The “integral to the work” argument recognizes that certain work assignments are, by their nature, dangerous, but still permissible, and that the particular commands of the Industrial Code may not apply if they would make it impossible to conduct the work. The Court of Appeals gave an example of abiding by an industrial code section requiring the covering of a hole or hazardous opening to protect against falling hazards where the work required the subject hole or hazardous opening to be filled. The industrial code section requiring the hole to be covered would make the work impossible.
As to defendant’s “integral to the work” argument in this matter, the Court of Appeals acknowledged that a covering was required to prevent falling paint from potentially damaging the subject escalator, and to prevent the work area from becoming slippery. However, that does not automatically translate that any covering was “integral to the work,” especially in this case, where a safer alternative from the plastic would have accomplished the same goal. By creating the slippery condition in the workspace, the plastic covering per se was not integral to the work, and not only a poor choice of material, but an inherently dangerous one.

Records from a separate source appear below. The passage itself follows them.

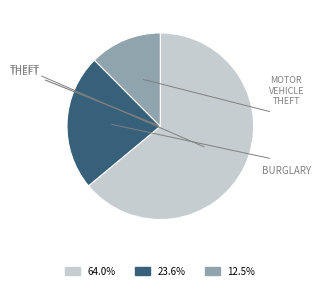

Is there a majority slice in this chart?

Yes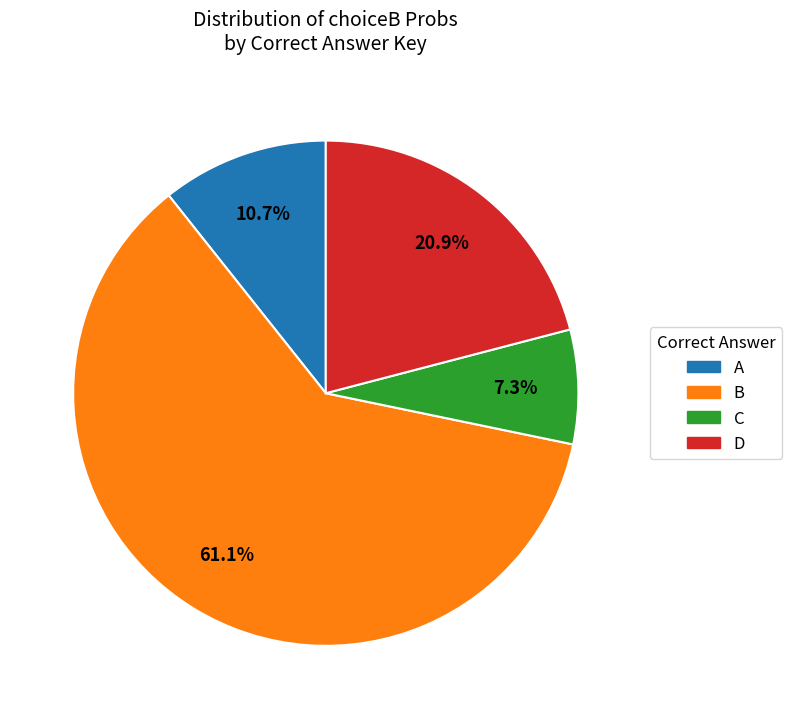

Rank the categories by value from lowest to highest.

C, A, D, B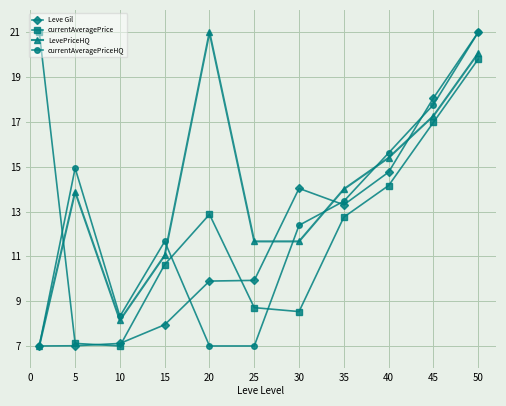

Which series has the largest total across all categories?

LevePriceHQ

There you have it – a well-written opinion from the Court of Appeals, the highest court in the State of New York, telling us that plastic is, indeed, slippery.
The Bazdaric decision can be found here.
For additional questions, please contact Michael J. Shields, Esq. and/or Philip D. Priore, Esq.
This article was prepared by McCormick & Priore, P.C. to provide information on recent legal developments of interest to our readers. This publication is in no way intended to provide legal advice or to create an attorney-client relationship. All Rights Reserved. This article may not be reprinted without the express written permission of McCormick & Priore, P.C.
[1] From Latin, meaning “of the same kind”.
[2] The Court of Appeals cites Merriam-Webster’s definition of the words “foreign” meaning “not normally found in an area or part” and “substance” meaning “physical material from which something is made or which has a discrete existence.”